Bank of America investors say they've settled a lawsuit accusing the company of rigging prices in the foreign-exchange market.
The investors, several pension and hedge funds, didn't reveal how much the bank would pay in a statement Thursday by their law firm, Scott & Scott, announcing the deal. JPMorgan Chase & Co. and UBS AG settled the same lawsuit earlier this year, agreeing to pay $99.5 million and $135 million, respectively.
The settlement couldn't be immediately confirmed with the Manhattan federal court where the class-action suit was filed two years ago. A bid to dismiss the case was denied in January.
Lawrence Grayson, a spokesman for the Charlotte, North Carolina-based bank, declined to comment.
The investors said financial institutions conspired since 2003 to manipulate benchmark trading rates in the $5.4 trillion- a-day foreign exchange market.
Allegations of rigging have triggered regulatory probes around the globe. Just a month ago, Bank of New York Mellon Corp. agreed to pay $714 million to settle U.S. and New York state allegations that it defrauded clients in foreign-exchange transactions for as long as a decade.
Bank of America agreed to help the investors in their lawsuits against other financial institutions, according to the statement.

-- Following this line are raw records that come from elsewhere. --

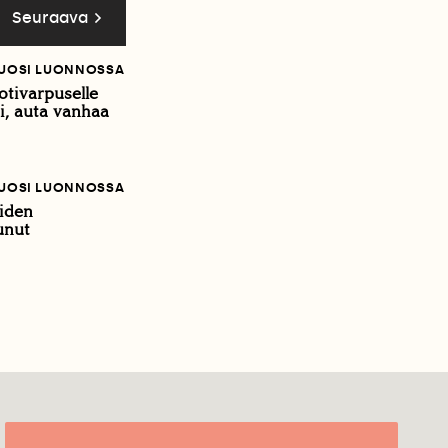
Seuraava
VUOSI LUONNOSSA
otivarpuselle
i, auta vanhaa
VUOSI LUONNOSSA
iden
unut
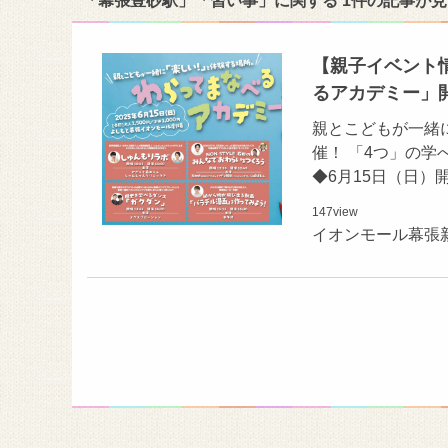
「幕張豊砂駅」「習い事」に関する 1件の記事が
【親子イベント情
るアカデミー」
親とこどもが一緒
催！ 「4つ」の
◆6月15日（日）開
147
view
イオンモール幕張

"The agreement ensures crucial cooperation that will assist victims in obtaining additional monetary relief from other financial institutions that took advantage of their clients," said Christopher Burke, a lawyer for the investors.
The remaining defendants include Barclays Plc, BNP Paribas SA, Citigroup Inc., Credit Suisse Group AG, Deutsche Bank AG and Goldman Sachs Group Inc., the law firm said.
The case is In re Foreign Exchange Benchmark Rates Antitrust Litigation, 1:13-cv-7789, U.S. District Court, Southern District of New York (Manhattan).